The support 9 can be fastened in a number of different ways, and in the present case it is connected via holding device 61 to the pillow block 3. The support 9 is made of a carbon material which is very wear-resistant and at the same does not work itself into the surface of the rotor shaft in case of contact. At the same time the material is also heat resistant, so that it does not fail even under stress for long periods of time. Between the support 9 and the surface of the rotor shaft 11, a gap which is especially advantageous if it measures less than 1/10th of a millimeter exists in normal operation. The axial extension of the support 9 measures approximately 8 mm.
FIG. 2 shows an advantageous embodiment of a support 9 according to the invention in which it is integrated into the axial bearing 6. The support 9 is in form of a bushing and encloses the free end of the rotor shaft in the manner of a bushing when the open-end spinning device is in operation. Radial movements of the rotor shaft out of its mounting can be suppressed reliably in this manner. The support 9 is held in the basic body 310 of the axial bearing 6 through seat 60. This can be achieved by pressing the support in seat 60 and body 310. The support 9 extends in this case approximately 2 mm beyond the bearing plate 63. Since the bearing gap between bearing plate 63 and rotor shaft end 11 is less than 1/10 mm, the axial extension of the support 9 suffices to provide a secure support of the rotor shaft against radial oscillations. The axial bearing 6 is furthermore provided with a choke 8 as well as with a connection 62 for compressed air. The bushing 90 which constitutes the support 9 can bear either directly on the bearing plate in axial direction or bear upon an intermediate ring which surrounds the bearing plate 63 radially.

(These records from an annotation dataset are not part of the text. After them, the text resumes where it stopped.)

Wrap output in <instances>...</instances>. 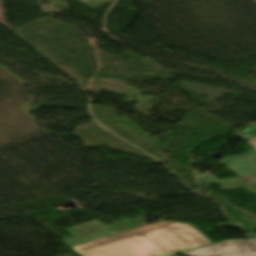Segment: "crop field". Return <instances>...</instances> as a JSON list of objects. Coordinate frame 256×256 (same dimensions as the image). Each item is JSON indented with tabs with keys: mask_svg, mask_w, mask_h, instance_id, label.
I'll use <instances>...</instances> for the list:
<instances>
[{
	"mask_svg": "<svg viewBox=\"0 0 256 256\" xmlns=\"http://www.w3.org/2000/svg\"><path fill=\"white\" fill-rule=\"evenodd\" d=\"M209 244L190 224L162 222L72 248L82 256H171Z\"/></svg>",
	"mask_w": 256,
	"mask_h": 256,
	"instance_id": "1",
	"label": "crop field"
},
{
	"mask_svg": "<svg viewBox=\"0 0 256 256\" xmlns=\"http://www.w3.org/2000/svg\"><path fill=\"white\" fill-rule=\"evenodd\" d=\"M183 254L186 256H256V246L250 240H232Z\"/></svg>",
	"mask_w": 256,
	"mask_h": 256,
	"instance_id": "2",
	"label": "crop field"
},
{
	"mask_svg": "<svg viewBox=\"0 0 256 256\" xmlns=\"http://www.w3.org/2000/svg\"><path fill=\"white\" fill-rule=\"evenodd\" d=\"M222 163L240 176L256 174V150H250L246 155L224 159Z\"/></svg>",
	"mask_w": 256,
	"mask_h": 256,
	"instance_id": "3",
	"label": "crop field"
},
{
	"mask_svg": "<svg viewBox=\"0 0 256 256\" xmlns=\"http://www.w3.org/2000/svg\"><path fill=\"white\" fill-rule=\"evenodd\" d=\"M246 142L256 149V139L250 140V141H246Z\"/></svg>",
	"mask_w": 256,
	"mask_h": 256,
	"instance_id": "4",
	"label": "crop field"
},
{
	"mask_svg": "<svg viewBox=\"0 0 256 256\" xmlns=\"http://www.w3.org/2000/svg\"><path fill=\"white\" fill-rule=\"evenodd\" d=\"M255 242H256V238L255 239H253Z\"/></svg>",
	"mask_w": 256,
	"mask_h": 256,
	"instance_id": "5",
	"label": "crop field"
},
{
	"mask_svg": "<svg viewBox=\"0 0 256 256\" xmlns=\"http://www.w3.org/2000/svg\"><path fill=\"white\" fill-rule=\"evenodd\" d=\"M174 256H176V255H174Z\"/></svg>",
	"mask_w": 256,
	"mask_h": 256,
	"instance_id": "6",
	"label": "crop field"
}]
</instances>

FIG. 2b shows part of the axial bearing 6 according to the invention in which a support 9, made in one piece with the bearing plate 63, is provided in the seat 60 of the base body 310. In FIG. 2a as well as in FIG. 2b, the bearing plate 63 is made of a carbon material which is wear resistant and heat resistant.
In the partial view of FIG. 3 of the open-end spinning device according to the invention is equipped with a support 9 which is located in the area of the free end of the rotor shaft, similarly as in FIG. 1. The free end 111 of the rotor shaft 11 has a projection of 3 mm beyond the supporting disks 4 and the support 9 has an axial extension of approximately 6 mm, whereby it also reaches in part around in the area of the rotor shaft which is acted upon by the supporting disks. The support 9 is held in a holding device 97 which is screwed to the component 31 by means of a screw. The side of the support 9 toward the rotor shaft is cup-shaped and adapted to the contour of the rotor shaft and thereby prevents undesirable radial movements of the rotor shaft in an especially effective manner. The projection of the free end of the rotor shaft 111 can be further shortened, either if a support 9 with less axial extension is used, or if the support 9 is installed over the supporting disks.
It will be apparent to those skilled in the art that various modifications and variations can be made in the invention. For instance, features illustrated or described as part of one embodiment can be used on another embodiment to yield a still further embodiment. Thus, it is intended that the present invention cover such modifications and variations as come within the scope of the appended claims and their equivalents.